■ Task details ■
Recast every line below as a JSON list of strings, one string per line, leaving out any blank lines.

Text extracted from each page

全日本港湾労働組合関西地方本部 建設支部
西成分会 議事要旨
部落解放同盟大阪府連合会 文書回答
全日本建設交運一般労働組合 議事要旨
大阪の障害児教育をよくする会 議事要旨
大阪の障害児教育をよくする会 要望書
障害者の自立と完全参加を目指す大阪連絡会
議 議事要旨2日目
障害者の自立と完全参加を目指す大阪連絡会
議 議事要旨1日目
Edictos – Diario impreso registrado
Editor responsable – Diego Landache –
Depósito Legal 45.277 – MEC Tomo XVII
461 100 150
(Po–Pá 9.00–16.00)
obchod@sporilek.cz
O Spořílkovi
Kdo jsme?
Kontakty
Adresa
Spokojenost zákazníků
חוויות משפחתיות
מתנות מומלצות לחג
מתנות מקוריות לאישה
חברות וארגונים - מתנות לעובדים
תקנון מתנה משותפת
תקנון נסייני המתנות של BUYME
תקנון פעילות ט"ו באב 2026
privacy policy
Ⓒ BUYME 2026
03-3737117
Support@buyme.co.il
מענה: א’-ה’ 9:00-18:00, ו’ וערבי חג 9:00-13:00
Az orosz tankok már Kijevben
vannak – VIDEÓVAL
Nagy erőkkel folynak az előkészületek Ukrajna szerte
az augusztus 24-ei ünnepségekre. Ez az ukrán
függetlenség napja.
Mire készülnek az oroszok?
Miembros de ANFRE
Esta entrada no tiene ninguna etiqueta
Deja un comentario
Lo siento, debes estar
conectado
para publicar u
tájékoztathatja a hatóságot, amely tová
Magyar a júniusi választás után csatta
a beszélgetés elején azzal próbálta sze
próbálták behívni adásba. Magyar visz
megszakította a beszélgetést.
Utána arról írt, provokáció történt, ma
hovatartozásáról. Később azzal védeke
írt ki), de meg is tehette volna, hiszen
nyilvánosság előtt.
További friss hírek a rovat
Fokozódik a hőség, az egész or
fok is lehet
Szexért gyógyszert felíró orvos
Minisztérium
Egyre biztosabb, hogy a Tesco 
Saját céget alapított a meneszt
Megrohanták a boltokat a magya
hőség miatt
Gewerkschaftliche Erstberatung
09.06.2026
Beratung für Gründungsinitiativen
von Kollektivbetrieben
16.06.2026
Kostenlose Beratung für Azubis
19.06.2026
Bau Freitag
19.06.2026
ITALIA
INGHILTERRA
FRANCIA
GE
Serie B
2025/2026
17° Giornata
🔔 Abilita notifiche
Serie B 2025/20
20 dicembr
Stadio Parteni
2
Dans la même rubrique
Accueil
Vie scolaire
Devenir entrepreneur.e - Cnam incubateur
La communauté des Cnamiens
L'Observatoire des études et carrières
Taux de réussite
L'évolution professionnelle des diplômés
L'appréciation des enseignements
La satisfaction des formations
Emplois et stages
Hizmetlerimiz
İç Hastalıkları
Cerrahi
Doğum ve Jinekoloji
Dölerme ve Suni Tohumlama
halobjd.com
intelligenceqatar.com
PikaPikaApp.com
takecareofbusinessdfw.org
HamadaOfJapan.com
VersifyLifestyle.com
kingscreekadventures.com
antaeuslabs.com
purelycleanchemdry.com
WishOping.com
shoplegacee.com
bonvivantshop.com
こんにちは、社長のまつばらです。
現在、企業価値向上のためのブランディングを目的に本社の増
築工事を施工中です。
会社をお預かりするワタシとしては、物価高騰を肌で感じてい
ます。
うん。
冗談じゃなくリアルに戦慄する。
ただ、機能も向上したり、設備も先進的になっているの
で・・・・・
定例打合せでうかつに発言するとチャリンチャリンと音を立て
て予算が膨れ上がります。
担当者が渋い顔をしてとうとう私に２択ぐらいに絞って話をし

■ Result of this task ■
[
  "全日本港湾労働組合関西地方本部 建設支部",
  "西成分会 議事要旨",
  "部落解放同盟大阪府連合会 文書回答",
  "全日本建設交運一般労働組合 議事要旨",
  "大阪の障害児教育をよくする会 議事要旨",
  "大阪の障害児教育をよくする会 要望書",
  "障害者の自立と完全参加を目指す大阪連絡会",
  "議 議事要旨2日目",
  "障害者の自立と完全参加を目指す大阪連絡会",
  "議 議事要旨1日目",
  "Edictos – Diario impreso registrado",
  "Editor responsable – Diego Landache –",
  "Depósito Legal 45.277 – MEC Tomo XVII",
  "461 100 150",
  "(Po–Pá 9.00–16.00)",
  "obchod@sporilek.cz",
  "O Spořílkovi",
  "Kdo jsme?",
  "Kontakty",
  "Adresa",
  "Spokojenost zákazníků",
  "חוויות משפחתיות",
  "מתנות מומלצות לחג",
  "מתנות מקוריות לאישה",
  "חברות וארגונים - מתנות לעובדים",
  "תקנון מתנה משותפת",
  "תקנון נסייני המתנות של BUYME",
  "תקנון פעילות ט\"ו באב 2026",
  "privacy policy",
  "Ⓒ BUYME 2026",
  "03-3737117",
  "Support@buyme.co.il",
  "מענה: א’-ה’ 9:00-18:00, ו’ וערבי חג 9:00-13:00",
  "Az orosz tankok már Kijevben",
  "vannak – VIDEÓVAL",
  "Nagy erőkkel folynak az előkészületek Ukrajna szerte",
  "az augusztus 24-ei ünnepségekre. Ez az ukrán",
  "függetlenség napja.",
  "Mire készülnek az oroszok?",
  "Miembros de ANFRE",
  "Esta entrada no tiene ninguna etiqueta",
  "Deja un comentario",
  "Lo siento, debes estar",
  "conectado",
  "para publicar u",
  "tájékoztathatja a hatóságot, amely tová",
  "Magyar a júniusi választás után csatta",
  "a beszélgetés elején azzal próbálta sze",
  "próbálták behívni adásba. Magyar visz",
  "megszakította a beszélgetést.",
  "Utána arról írt, provokáció történt, ma",
  "hovatartozásáról. Később azzal védeke",
  "írt ki), de meg is tehette volna, hiszen",
  "nyilvánosság előtt.",
  "További friss hírek a rovat",
  "Fokozódik a hőség, az egész or",
  "fok is lehet",
  "Szexért gyógyszert felíró orvos",
  "Minisztérium",
  "Egyre biztosabb, hogy a Tesco ",
  "Saját céget alapított a meneszt",
  "Megrohanták a boltokat a magya",
  "hőség miatt",
  "Gewerkschaftliche Erstberatung",
  "09.06.2026",
  "Beratung für Gründungsinitiativen",
  "von Kollektivbetrieben",
  "16.06.2026",
  "Kostenlose Beratung für Azubis",
  "19.06.2026",
  "Bau Freitag",
  "19.06.2026",
  "ITALIA",
  "INGHILTERRA",
  "FRANCIA",
  "GE",
  "Serie B",
  "2025/2026",
  "17° Giornata",
  "🔔 Abilita notifiche",
  "Serie B 2025/20",
  "20 dicembr",
  "Stadio Parteni",
  "2",
  "Dans la même rubrique",
  "Accueil",
  "Vie scolaire",
  "Devenir entrepreneur.e - Cnam incubateur",
  "La communauté des Cnamiens",
  "L'Observatoire des études et carrières",
  "Taux de réussite",
  "L'évolution professionnelle des diplômés",
  "L'appréciation des enseignements",
  "La satisfaction des formations",
  "Emplois et stages",
  "Hizmetlerimiz",
  "İç Hastalıkları",
  "Cerrahi",
  "Doğum ve Jinekoloji",
  "Dölerme ve Suni Tohumlama",
  "halobjd.com",
  "intelligenceqatar.com",
  "PikaPikaApp.com",
  "takecareofbusinessdfw.org",
  "HamadaOfJapan.com",
  "VersifyLifestyle.com",
  "kingscreekadventures.com",
  "antaeuslabs.com",
  "purelycleanchemdry.com",
  "WishOping.com",
  "shoplegacee.com",
  "bonvivantshop.com",
  "こんにちは、社長のまつばらです。",
  "現在、企業価値向上のためのブランディングを目的に本社の増",
  "築工事を施工中です。",
  "会社をお預かりするワタシとしては、物価高騰を肌で感じてい",
  "ます。",
  "うん。",
  "冗談じゃなくリアルに戦慄する。",
  "ただ、機能も向上したり、設備も先進的になっているの",
  "で・・・・・",
  "定例打合せでうかつに発言するとチャリンチャリンと音を立て",
  "て予算が膨れ上がります。",
  "担当者が渋い顔をしてとうとう私に２択ぐらいに絞って話をし"
]